The risk for bondholders is whether CEC can continue to transform its brands, mostly its well-known Chuck E. Cheese brand, to appeal to the changing tastes of consumers. The company is taking steps to update its offerings, including transforming the look of its restaurants as well as its menu offerings. Ownership by Apollo Management since 2014 has improved CEC’s revenues and the company continues to selectively expand into markets where it is underrepresented. In light of these considerations, the yield to maturity of 9% on CEC’s 2022 bonds appears to outweigh the risks identified.
In general, bond prices rise when interest rates fall and vice versa. This effect tends to be more pronounced for lower-couponed, longer-term debt instruments. Any fixed income security sold or redeemed prior to maturity may be subject to a gain or loss. Higher-yielding bonds typically have lower credit ratings, if any, and therefore involve higher degrees of risk and may not be suitable for all investors.
Summary and Conclusion
CEC Entertainment has been serving and entertaining families for nearly 40 years. The company is effectively addressing the current challenges of changing consumer tastes as well as updating its branding and image. Under the ownership of Apollo Management, the company has grown steadily. The prospect of a sale or a possible IPO could both be a win for investors depending on the eventual owner and/or the capital raised by an IPO. CEC’s 2022 bonds couponed at 8.0% and with a yield-to-maturity of 9% make a great addition to an already diversified portfolio such as the Fixed Income 2 (FX2) managed income portfolio, the recent benchmarked and aggregated performance of which is shown above.

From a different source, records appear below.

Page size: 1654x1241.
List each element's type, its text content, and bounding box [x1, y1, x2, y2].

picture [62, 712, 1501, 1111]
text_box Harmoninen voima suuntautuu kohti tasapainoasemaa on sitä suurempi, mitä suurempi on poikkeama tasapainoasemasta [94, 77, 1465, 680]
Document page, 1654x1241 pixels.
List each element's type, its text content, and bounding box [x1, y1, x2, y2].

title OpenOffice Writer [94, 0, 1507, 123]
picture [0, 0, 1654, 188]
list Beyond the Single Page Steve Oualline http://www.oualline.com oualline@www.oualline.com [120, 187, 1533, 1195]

Issuer: CEC Entertainment, Inc.
Yield to Maturity: ~9.09%
Please note that all yield and price indications are shown from the time of our research. Our reports are never an offer to buy or sell any security. We are not a broker/dealer, and reports are intended for distribution to our clients. As a result of our institutional association, we frequently obtain better yield/price executions for our clients than is initially indicated in our reports. We welcome inquiries from other advisors that may also be interested in our work and the possibilities of achieving higher yields for retail clients.
Disclosure: I/we have no positions in any stocks mentioned, and no plans to initiate any positions within the next 72 hours.